* EXERCISES TO COMPLETE *
**a.** Name every podcast title that the article on true crime podcasts gives in quotation marks.
**b.** Copy the article on true crime podcasts from the words "Only shows belonging" through "1999 in Maryland.", substituting "celebrated" for "iconic".
**c.** Resume the article on true crime podcasts after its final sentence.

* SOURCE EXTRACT *
* * * * * * *
True crime podcasts are as popular as ever
Crime doesn’t just pay for criminals. It’s also a big hit with podcast creators specializing in true crime cases. These have become particularly popular in recent years, with such shows featuring among the most listened-to podcasts of 2021, according to Pacific Content.
The firm analyzed 432 podcasts appearing in the annual rankings published by outlets like Esquire, Vulture and The New York Times in the run-up to the holidays. It turns out that true crime stories account for 17% of the podcasts mentioned in these year-end lists.
Only shows belonging to the “Society & Culture” category are more cited (33%). But, as Pacific Content points out, this classification system is by no means perfect. Until a few years ago, iconic true crime podcasts like “Criminal” and “The Serial Killer Podcast” were listed under the “Society & Culture” banner.
Yet, audio series about true-life cases are not new. The first of the genre, “Serial,” aired between October and December 2014 on U.S. Public Radio (NPR). It was an immediate hit, and American listeners were kept on the edge of their seats for 12 episodes as the show explored the circumstances of Hae Min Lee’s death in January 1999 in Maryland.
* * * * * * *
* RECORD SET *
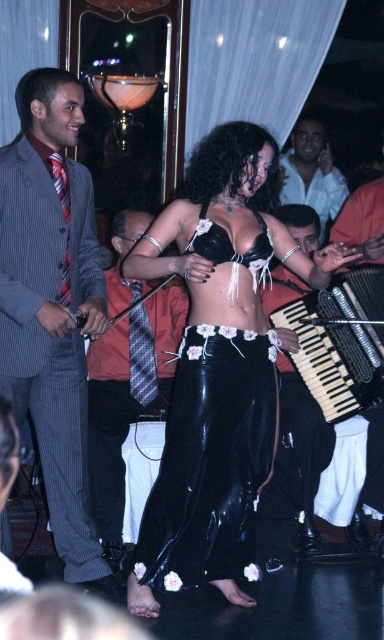
Question: Is the position of striped fabric suit at left less distant than that of light blue shirt at center?

Choices:
 (A) yes
 (B) no

Answer: (A)

Question: Can you confirm if orange shirt at center is positioned to the right of black satin bikini top at center?

Choices:
 (A) yes
 (B) no

Answer: (B)

Question: Which object appears farthest from the camera in this image?

Choices:
 (A) wooden keys at right
 (B) striped fabric suit at left

Answer: (A)

Question: Is orange shirt at center wider than wooden keys at right?

Choices:
 (A) yes
 (B) no

Answer: (B)

Question: Which object is farther from the camera taking this photo?

Choices:
 (A) light blue shirt at center
 (B) orange shirt at center
 (C) striped fabric suit at left
 (D) black shiny skirt at center

Answer: (A)

Question: Which object is positioned closest to the striped fabric suit at left?

Choices:
 (A) black shiny skirt at center
 (B) black leather skirt at center
 (C) light blue shirt at center
 (D) black satin bikini top at center

Answer: (A)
* * * * * * *
* RESPONSES PER TASK *
**a.**
Criminal
The Serial Killer Podcast
Serial

**b.**
Only shows belonging to the “Society & Culture” category are more cited (33%). But, as Pacific Content points out, this classification system is by no means perfect. Until a few years ago, celebrated true crime podcasts like “Criminal” and “The Serial Killer Podcast” were listed under the “Society & Culture” banner.
Yet, audio series about true-life cases are not new. The first of the genre, “Serial,” aired between October and December 2014 on U.S. Public Radio (NPR). It was an immediate hit, and American listeners were kept on the edge of their seats for 12 episodes as the show explored the circumstances of Hae Min Lee’s death in January 1999 in Maryland.

**c.**
A world of true-crime fans
The true crime genre has been a major factor in revitalizing podcast production in the United States, and now includes popular forensic shows such as “Dirty John” and “My Favorite Murder.” Their audience? Fans of crime stories who are often hooked on detective stories and investigative shows such as “Bring in the Accused.”
Contrary to what one might think, many fans are women. Amanda Vicary, an associate professor of psychology at Illinois Wesleyan University, is not surprised by this.
“My research suggests that women are drawn to true crime because of the information they can learn from it, even if they aren’t aware that that may be the reason they are listening,” she explained to Spotify in 2019. “In my research studies, women, compared to men, were more likely to be drawn to true crime stories in which they knew they were going to learn about the psychology behind the killer.”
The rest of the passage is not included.